Of those who say they will vote Labour in the general election, 22 per cent actually want a Conservative government. This is one of the most surprising polling results I’ve ever seen. By comparison, 100 per cent of those who say they will vote Conservative do want the outcome of the vote to be a Conservative victory.
It means Theresa May enjoys even bigger majority support than the headline voting figures suggest, with 64 per cent hoping to wake up on June 9 with her in power, versus 36 per cent preferring Jeremy Corbyn. Those 22 per cent holding their noses to vote Labour are anti-Corbynites who don’t want to see their party wiped out, and confident that Labour can’t win. They will put their cross next to their local Labour candidate in the hope of a stronger opposition. If they were to vote for the government they actually want for the next five years, Labour would become a mere rump.
YouGov studied voting intention versus hoped-for outcome back in 2015, when we had the parties tied (wrongly as it turned out), while the question “who do you want to see forming the government?” yielded a 14 per cent Tory lead.

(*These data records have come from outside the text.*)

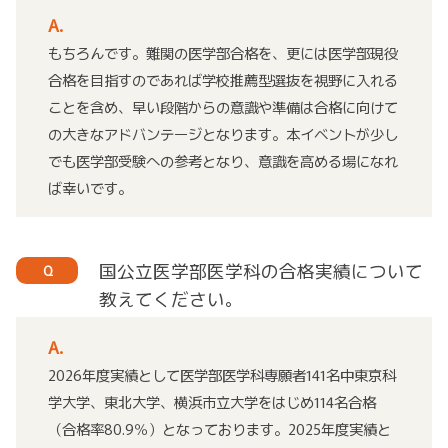
A.
もちろんです。難関の医学部合格を、更には医学部現役
合格を目指すのであれば学校推薦型選抜を視野に入れる
ことを含め、早い段階からの意識や準備は合格に向けて
の大きなアドバンテージとなります。本イベントが少し
でも医学部受験への参考となり、意識を高める場になれ
ば幸いです。
国公立医学部医学科の合格実績について
Q
教えてください。
A.
2026年度実績として医学部医学科専願者141名中東京科
学大学、東北大学、横浜市立大学をはじめ114名合格
（合格率80.9％）となっております。2025年度実績と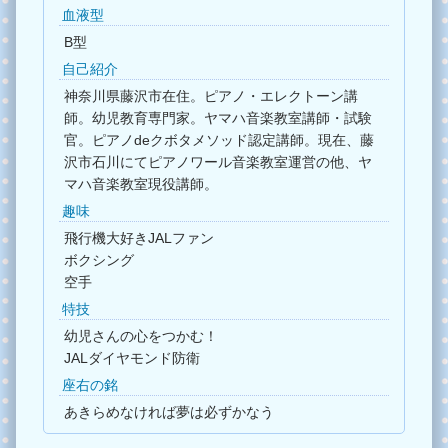
血液型
B型
自己紹介
神奈川県藤沢市在住。ピアノ・エレクトーン講
師。幼児教育専門家。ヤマハ音楽教室講師・試験
官。ピアノdeクボタメソッド認定講師。現在、藤
沢市石川にてピアノワール音楽教室運営の他、ヤ
マハ音楽教室現役講師。
趣味
飛行機大好きJALファン
ボクシング
空手
特技
幼児さんの心をつかむ！
JALダイヤモンド防衛
座右の銘
あきらめなければ夢は必ずかなう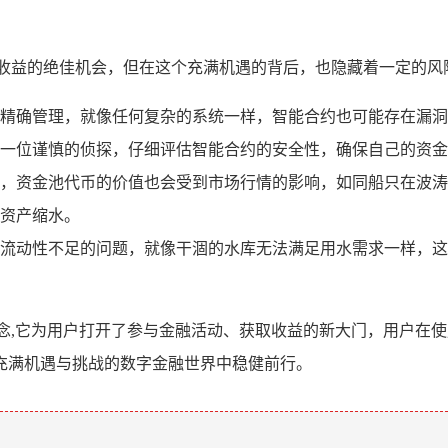
获取收益的绝佳机会，但在这个充满机遇的背后，也隐藏着一定的风
精确管理，就像任何复杂的系统一样，智能合约也可能存在漏洞
一位谨慎的侦探，仔细评估智能合约的安全性，确保自己的资金
，资金池代币的价值也会受到市场行情的影响，如同船只在波涛
资产缩水。
流动性不足的问题，就像干涸的水库无法满足用水需求一样，这
要概念,它为用户打开了参与金融活动、获取收益的新大门，用户在
充满机遇与挑战的数字金融世界中稳健前行。
。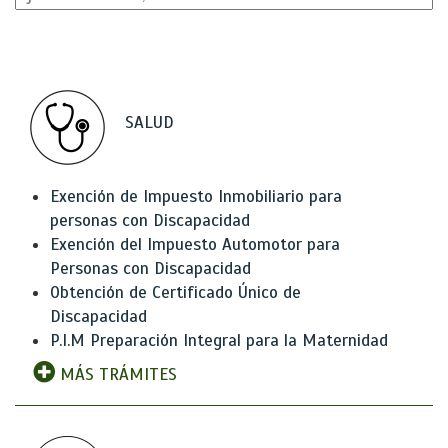
SALUD
Exención de Impuesto Inmobiliario para
personas con Discapacidad
Exención del Impuesto Automotor para
Personas con Discapacidad
Obtención de Certificado Único de
Discapacidad
P.I.M Preparación Integral para la Maternidad
MÁS TRÁMITES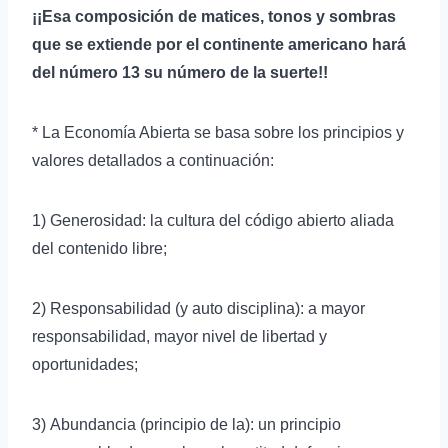
¡¡Esa composición de matices, tonos y sombras
que se extiende por el continente americano hará
del número 13 su número de la suerte!!
* La Economía Abierta se basa sobre los principios y
valores detallados a continuación:
1) Generosidad: la cultura del código abierto aliada
del contenido libre;
2) Responsabilidad (y auto disciplina): a mayor
responsabilidad, mayor nivel de libertad y
oportunidades;
3) Abundancia (principio de la): un principio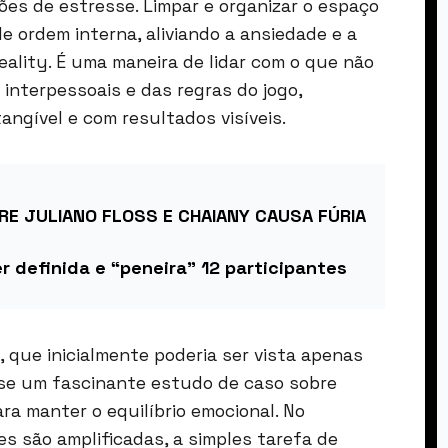
ões de estresse. Limpar e organizar o espaço
e ordem interna, aliviando a ansiedade e a
ality. É uma maneira de lidar com o que não
interpessoais e das regras do jogo,
angível e com resultados visíveis.
RE JULIANO FLOSS E CHAIANY CAUSA FÚRIA
r definida e “peneira” 12 participantes
, que inicialmente poderia ser vista apenas
-se um fascinante estudo de caso sobre
a manter o equilíbrio emocional. No
 são amplificadas, a simples tarefa de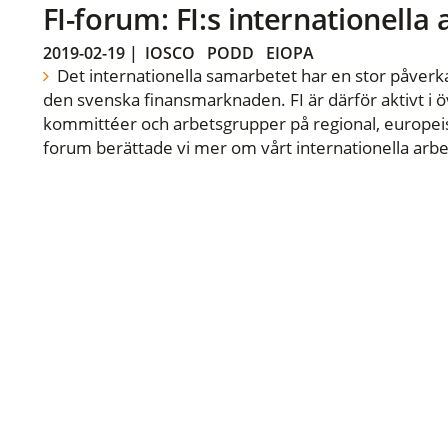
FI-forum: FI:s internationella
2019-02-19
|
IOSCO
PODD
EIOPA
Det internationella samarbetet har en stor påverka
den svenska finansmarknaden. FI är därför aktivt i öv
kommittéer och arbetsgrupper på regional, europeisk
forum berättade vi mer om vårt internationella arbe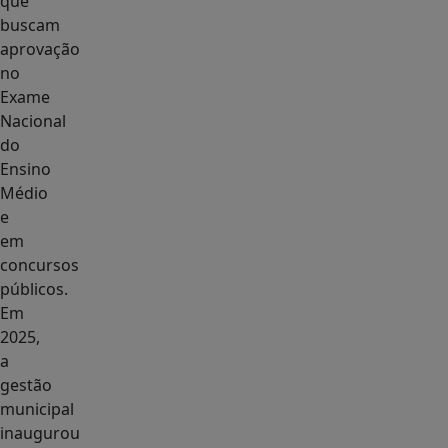
que
buscam
aprovação
no
Exame
Nacional
do
Ensino
Médio
e
em
concursos
públicos.
Em
2025,
a
gestão
municipal
inaugurou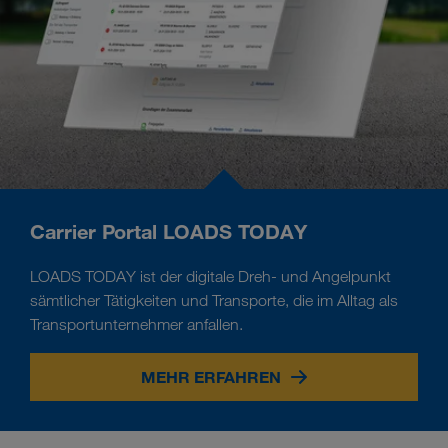
Carrier Portal LOADS TODAY
LOADS TODAY ist der digitale Dreh- und Angelpunkt
sämtlicher Tätigkeiten und Transporte, die im Alltag als
Transportunternehmer anfallen.
MEHR ERFAHREN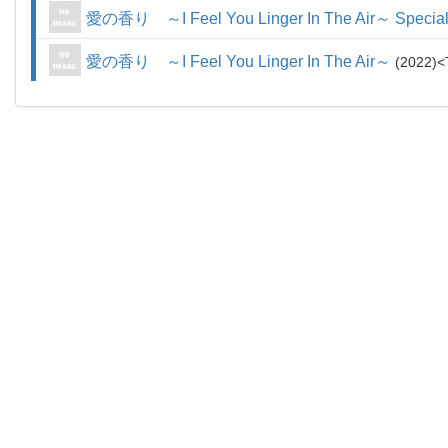
愛の香り ～I Feel You Linger In The Air～ Special 
愛の香り ～I Feel You Linger In The Air～
2022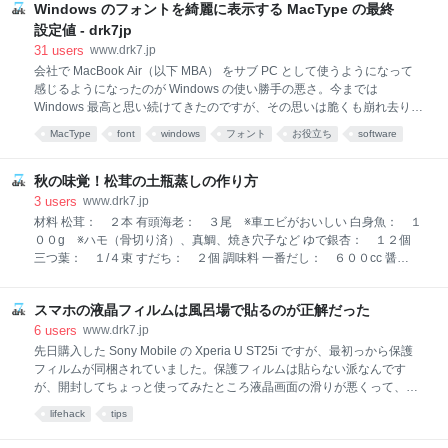
ターンに類するものか判別することができ、無事に改修することができ
Windows のフォントを綺麗に表示する MacType の最終
ました。 その話はまた別にするとして、今も昔も変わらず文字化けに悩
設定値 - drk7jp
む人は意外と多いと思います。誤変換結果一覧は原因解析の参考になる
31
users
www.drk7.jp
と思い、記事としてまとめることにしました。 文字コード変換ミスによ
会社で MacBook Air（以下 MBA） をサブ PC として使うようになって
る文字化けパターンを可視化するプログラムと一覧表 まずは誤変換を生
感じるようになったのが Windows の使い勝手の悪さ。今までは
成する perl スクリプトです。プログラムはとっても簡単で、「文字化け
Windows 最高と思い続けてきたのですが、その思いは脆くも崩れ去りま
で
した。かつて白い MacBook を会社で使っていた際には全然良いと思え
MacType
font
windows
フォント
お役立ち
software
なかったのですが、ハード面でもソフト面でも劇的に進化していたの
と、自分自身の PC の使い方がウェブ中心に変わったことで、MBA 最
高！って状態になりました。特にトラックパッドの使い勝手から離れら
秋の味覚！松茸の土瓶蒸しの作り方
れません。 今となっては会社では MBA がメイン PC で VAIO Z がサブ
3
users
www.drk7.jp
PC になりつつあります。 とは言えそれは会社での話。自宅ではデジカ
材料 松茸： ２本 有頭海老： ３尾 ※車エビがおいしい 白身魚： １
メ整理や杯勝つ環境などソフト面で過去の資産があるのと、ディスプレ
００g ※ハモ（骨切り済）、真鯛、焼き穴子など ゆで銀杏： １２個
イの大きさゆえに、まだまだ VAIO AW71JB の方がメイン PC だったり
三つ葉： １/４束 すだち： ２個 調味料 一番だし： ６００cc 醤
します。トラ
油： 小さじ１ 塩： 小さじ１ 日本酒： 大さじ１ 作り方（レシピ）
まずはじめに一番ダシをとる。水６５０cc にダシ昆布を入れて１時間ね
スマホの液晶フィルムは風呂場で貼るのが正解だった
かしてから、中火にかけ、泡が出てきたら昆布を抜き、沸騰直前まで熱
したら鰹節一握りを加えて火を止める。３０秒したら綺麗な布巾を敷い
6
users
www.drk7.jp
たザルで漉してボウルにあける。 松茸は洗わず軽くぬらした布巾で表面
先日購入した Sony Mobile の Xperia U ST25i ですが、最初っから保護
を拭き、根本の部分は切り、縦に薄切りにする。 沸騰したお湯を用意す
フィルムが同梱されていました。保護フィルムは貼らない派なんです
る。 三つ葉の茎の部分を軽く湯通しして冷水でしめて、茎の部分を丸く
が、開封してちょっと使ってみたところ液晶画面の滑りが悪くって、保
結ぶ。 殻を剥き背わたをとった海老と、白身魚を軽く湯通しして冷水で
護フィルムを貼らないとタッチ感が微妙だよねって結論になり初めてフ
lifehack
tips
しめる。 だし汁に調味料を加えて味付けをする。塩の分量は好みで
ィルムを貼ることになりました。時間的には開封の儀 30 分後のことな
ので、もう結構前の話ですけどね。 そう言えば気泡が入るとかホコリが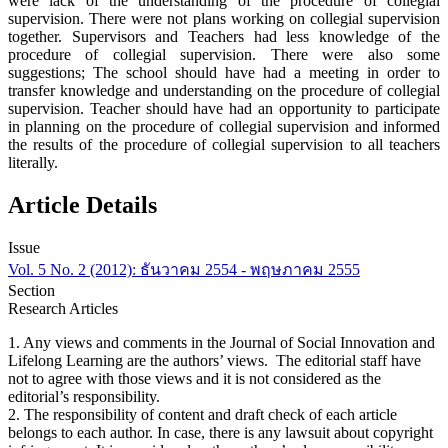
were lack of the understanding of the procedure of collegial
supervision. There were not plans working on collegial supervision
together. Supervisors and Teachers had less knowledge of the
procedure of collegial supervision. There were also some
suggestions; The school should have had a meeting in order to
transfer knowledge and understanding on the procedure of collegial
supervision. Teacher should have had an opportunity to participate
in planning on the procedure of collegial supervision and informed
the results of the procedure of collegial supervision to all teachers
literally.
Article Details
Issue
Vol. 5 No. 2 (2012): ธันวาคม 2554 - พฤษภาคม 2555
Section
Research Articles
1. Any views and comments in the Journal of Social Innovation and
Lifelong Learning are the authors’ views. The editorial staff have
not to agree with those views and it is not considered as the
editorial’s responsibility.
2. The responsibility of content and draft check of each article
belongs to each author. In case, there is any lawsuit about copyright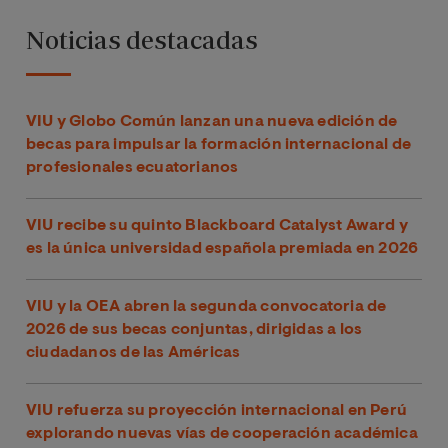
Noticias destacadas
VIU y Globo Común lanzan una nueva edición de
becas para impulsar la formación internacional de
profesionales ecuatorianos
VIU recibe su quinto Blackboard Catalyst Award y
es la única universidad española premiada en 2026
VIU y la OEA abren la segunda convocatoria de
2026 de sus becas conjuntas, dirigidas a los
ciudadanos de las Américas
VIU refuerza su proyección internacional en Perú
explorando nuevas vías de cooperación académica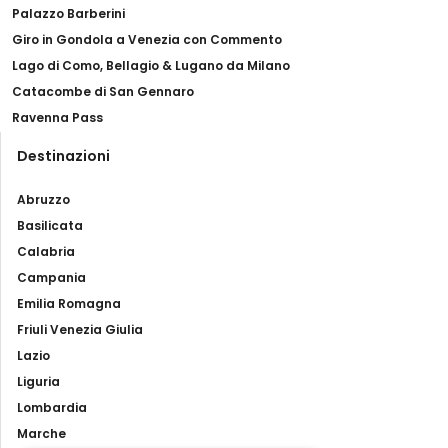
Palazzo Barberini
Giro in Gondola a Venezia con Commento
Lago di Como, Bellagio & Lugano da Milano
Catacombe di San Gennaro
Ravenna Pass
Destinazioni
Abruzzo
Basilicata
Calabria
Campania
Emilia Romagna
Friuli Venezia Giulia
Lazio
Liguria
Lombardia
Marche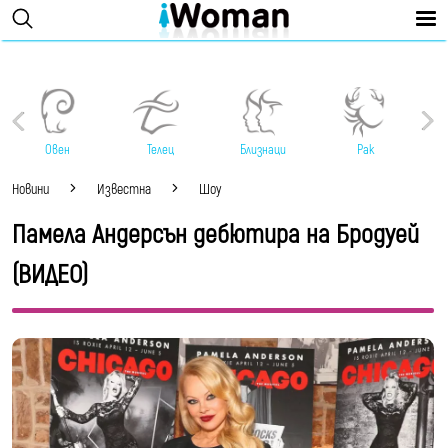
Овен
Телец
Близнаци
Рак
Новини
Известна
Шоу
Памела Андерсън дебютира на Бродуей
(ВИДЕО)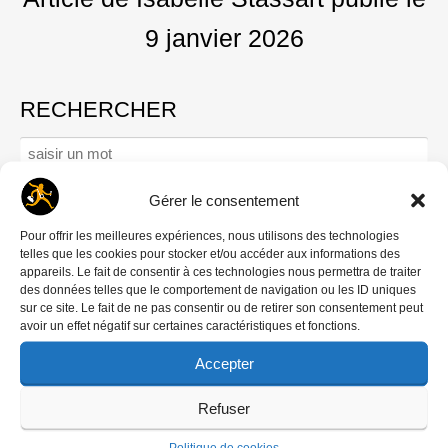
9 janvier 2026
RECHERCHER
Rechercher :
Gérer le consentement
Pour offrir les meilleures expériences, nous utilisons des technologies
Se connecter
telles que les cookies pour stocker et/ou accéder aux informations des
Mot de passe oublié ?
appareils. Le fait de consentir à ces technologies nous permettra de traiter
des données telles que le comportement de navigation ou les ID uniques
Créer un compte
sur ce site. Le fait de ne pas consentir ou de retirer son consentement peut
Comment contribuer
avoir un effet négatif sur certaines caractéristiques et fonctions.
Nous écrire
Accepter
‘DREDI LETTRE HEBDO
Refuser
Politique de cookies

I see myself as a scientist but I get almost mystical about the way electorates seem able, unconsciously, to engineer the outcomes they want in aggregate, as if we are all just cells in a collective social brain. Perhaps the crowd really is wise.
Two more things we found out: 61 per cent of the public believe it is “almost certain” that May will win the election versus 20 per cent who think she could lose. And 40 per cent believe Corbyn would try to stay on as Labour leader even if the Conservatives increase their majority, while 32 per cent think he would step down.
Stephan Shakespeare is CEO and founder of pollster YouGov.